You are viewing a plain text version of this content. The canonical link for it is here.
Posted to commits@samza.apache.org by ja...@apache.org on 2018/04/26 00:17:39 UTC

samza git commit: SAMZA-1687: Prioritize preferred host requests over ANY-HOST requests

Repository: samza
Updated Branches:
  refs/heads/master 66525b51e -> 48b17be33


SAMZA-1687: Prioritize preferred host requests over ANY-HOST requests

Working on a documentation that describes this better, but a TL;DR summary is that we should prioritize preferred-host requests over ANY_HOST requests.

Yarn enforces these two checks:
1. ANY_HOST requests should always be made with relax-locality = true
2. A request with relax-locality = false should not be in the same priority as another with relax-locality = true

Since the Samza AM makes preferred-host requests with relax-locality = false, it follows that ANY_HOST requests should specify a different priority-level. We can safely set priority of preferred-host requests to be higher than any-host requests since data-locality is critical.

RECORD SET:
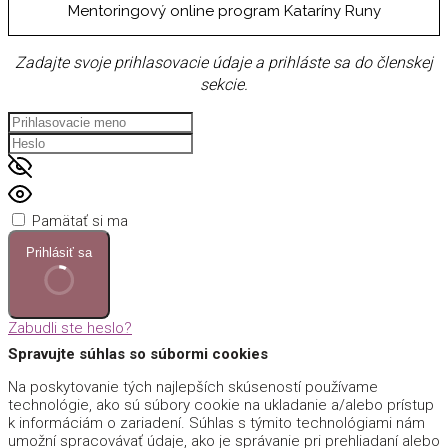
Mentoringový online program Kataríny Runy
Zadajte svoje prihlasovacie údaje a prihláste sa do členskej
sekcie.
Pamätať si ma
Prihlásiť sa
Zabudli ste heslo?
Spravujte súhlas so súbormi cookies
Na poskytovanie tých najlepších skúseností používame
technológie, ako sú súbory cookie na ukladanie a/alebo prístup
k informáciám o zariadení. Súhlas s týmito technológiami nám
umožní spracovávať údaje, ako je správanie pri prehliadaní alebo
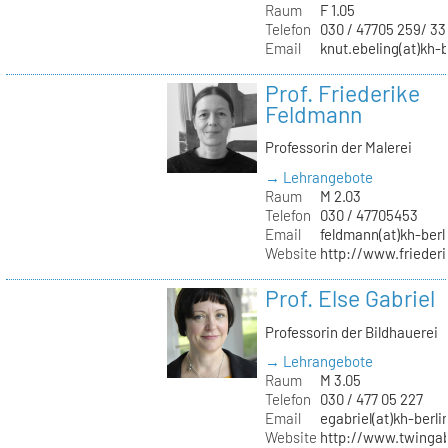
Raum
F 1.05
Telefon
030 / 47705 259/ 33
Email
knut.ebeling(at)kh-b
Prof. Friederike
Feldmann
Professorin der Malerei
→ Lehrangebote
Raum
M 2.03
Telefon
030 / 47705453
Email
feldmann(at)kh-berl
Website
http://www.frieder
Prof. Else Gabriel
Professorin der Bildhauerei
→ Lehrangebote
Raum
M 3.05
Telefon
030 / 477 05 227
Email
egabriel(at)kh-berli
Website
http://www.twingab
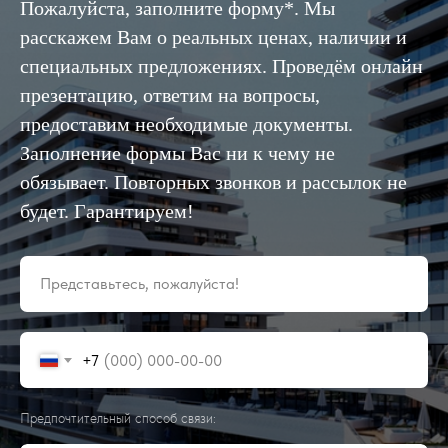
Пожалуйста, заполните форму*. Мы
расскажем Вам о реальных ценах, наличии и
специальных предложениях. Проведём онлайн
презентацию, ответим на вопросы,
предоставим необходимые документы.
Заполнение формы Вас ни к чему не
обязывает. Повторных звонков и рассылок не
будет. Гарантируем!
Представьтесь, пожалуйста!
+7
Предпочтительный способ связи:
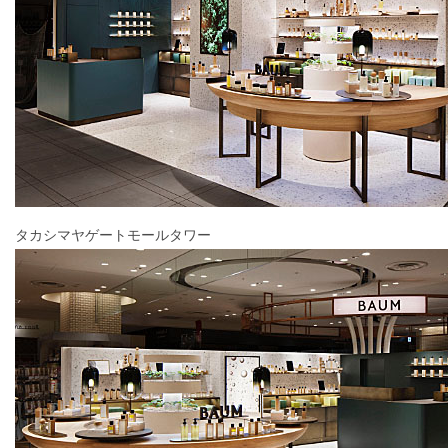
タカシマヤゲートモールタワー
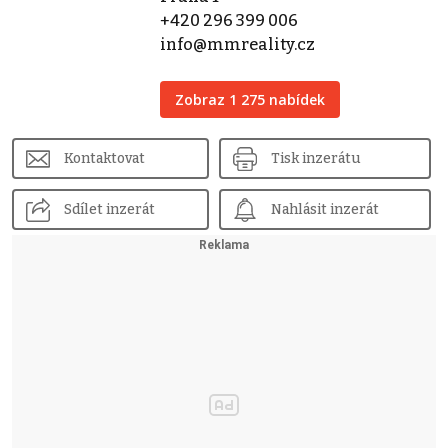
+420 296 399 006
info@mmreality.cz
Zobraz 1 275 nabídek
Kontaktovat
Tisk inzerátu
Sdílet inzerát
Nahlásit inzerát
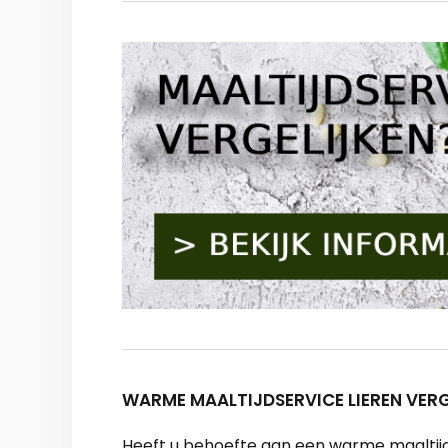
WARME MAALTIJDSERVICE LIEREN VERG
Heeft u behoefte aan een warme maaltijdvo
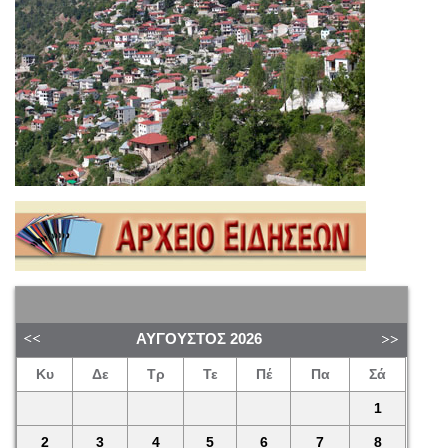
ΑΎΓΟΥΣΤΟΣ
2026
Κυ
Δε
Τρ
Τε
Πέ
Πα
Σά
1
2
3
4
5
6
7
8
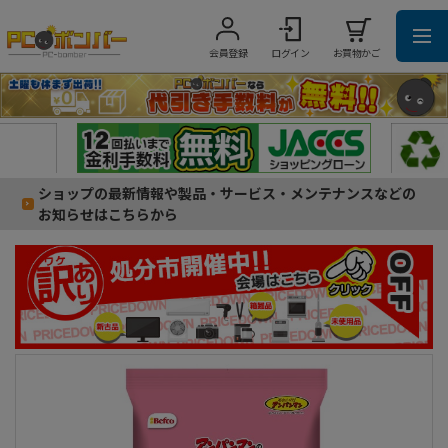
会員登録
ログイン
お買物かご
ショップの最新情報や製品・サービス・メンテナンスなどの
お知らせはこちらから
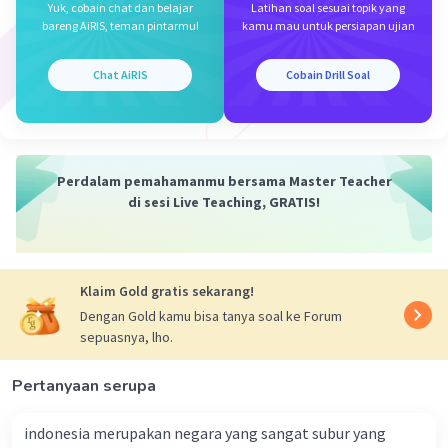
Yuk, cobain chat dan belajar
Latihan soal sesuai topik yang
bareng AiRIS, teman pintarmu!
kamu mau untuk persiapan ujian
Iklan
Chat AiRIS
Cobain Drill Soal
Perdalam pemahamanmu bersama Master Teacher
di sesi Live Teaching, GRATIS!
Klaim Gold gratis sekarang!
Dengan Gold kamu bisa tanya soal ke Forum
sepuasnya, lho.
Pertanyaan serupa
indonesia merupakan negara yang sangat subur yang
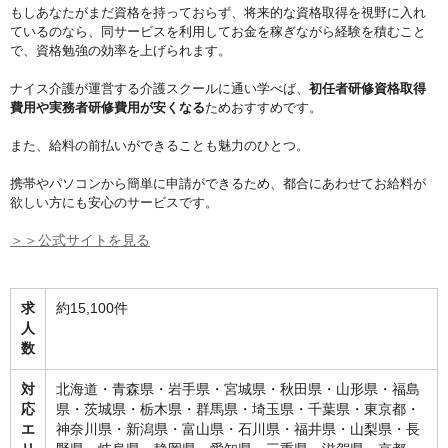
もしあなたがまだ資格を持っておらず、将来的な資格取得を視野に入れ
ているのなら、同サービスを利用してお金を稼ぎながら経験を積むこと
で、資格勉強の効率を上げられます。
ナイス介護が運営する介護スクールに通い学べば、
初任者研修資格取得
費用や実務者研修費用が安くなる
ためおすすめです。
また、給料の前払いができることも魅力のひとつ。
携帯やパソコンから簡単に申請ができるため、都合にあわせてお給料が
欲しい方にも安心のサービスです。
＞＞公式サイトを見る
求
約15,100件
人
数
対
北海道・青森県・岩手県・宮城県・秋田県・山形県・福島
応
県・茨城県・栃木県・群馬県・埼玉県・千葉県・東京都・
エ
神奈川県・新潟県・富山県・石川県・福井県・山梨県・長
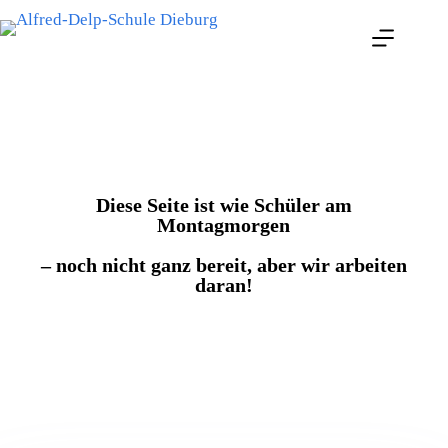
Diese Seite ist wie Schüler am
Montagmorgen
– noch nicht ganz bereit, aber wir arbeiten
daran!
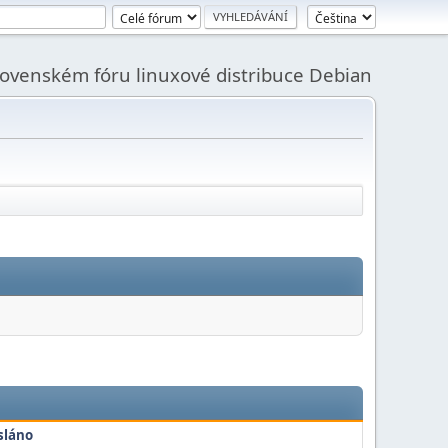
slovenském fóru linuxové distribuce Debian
sláno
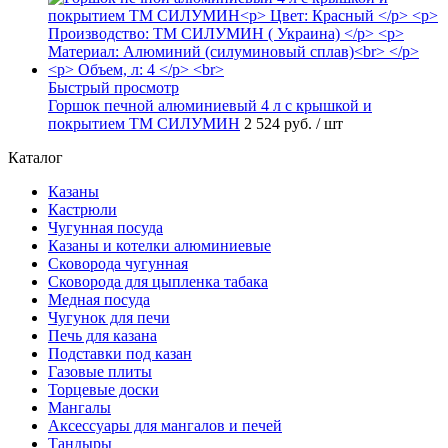
Быстрый просмотр
Горшок печной алюминиевый 4 л с крышкой и
покрытием ТМ СИЛУМИН
2 524 руб.
/ шт
Каталог
Казаны
Кастрюли
Чугунная посуда
Казаны и котелки алюминиевые
Сковорода чугунная
Сковорода для цыпленка табака
Медная посуда
Чугунок для печи
Печь для казана
Подставки под казан
Газовые плиты
Торцевые доски
Мангалы
Аксессуары для мангалов и печей
Тандыры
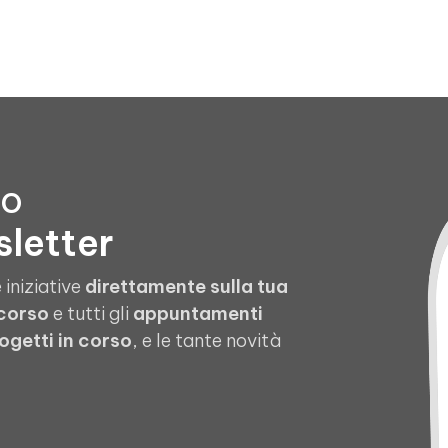
to
sletter
 iniziative
direttamente sulla tua
 corso
e tutti gli
appuntamenti
ogetti in corso
, e le tante novità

DESCRIPTION OF THE TASK:
Answer these from the Samza commit message:
1. Which branch was updated by the commit?
2. What relax-locality setting does Yarn require for ANY_HOST requests?
3. What reason does the message give for ranking preferred-host requests above any-host requests?

SOLUTION FOR THIS TASK:
1. The master branch (refs/heads/master).
2. relax-locality = true.
3. Data-locality is critical.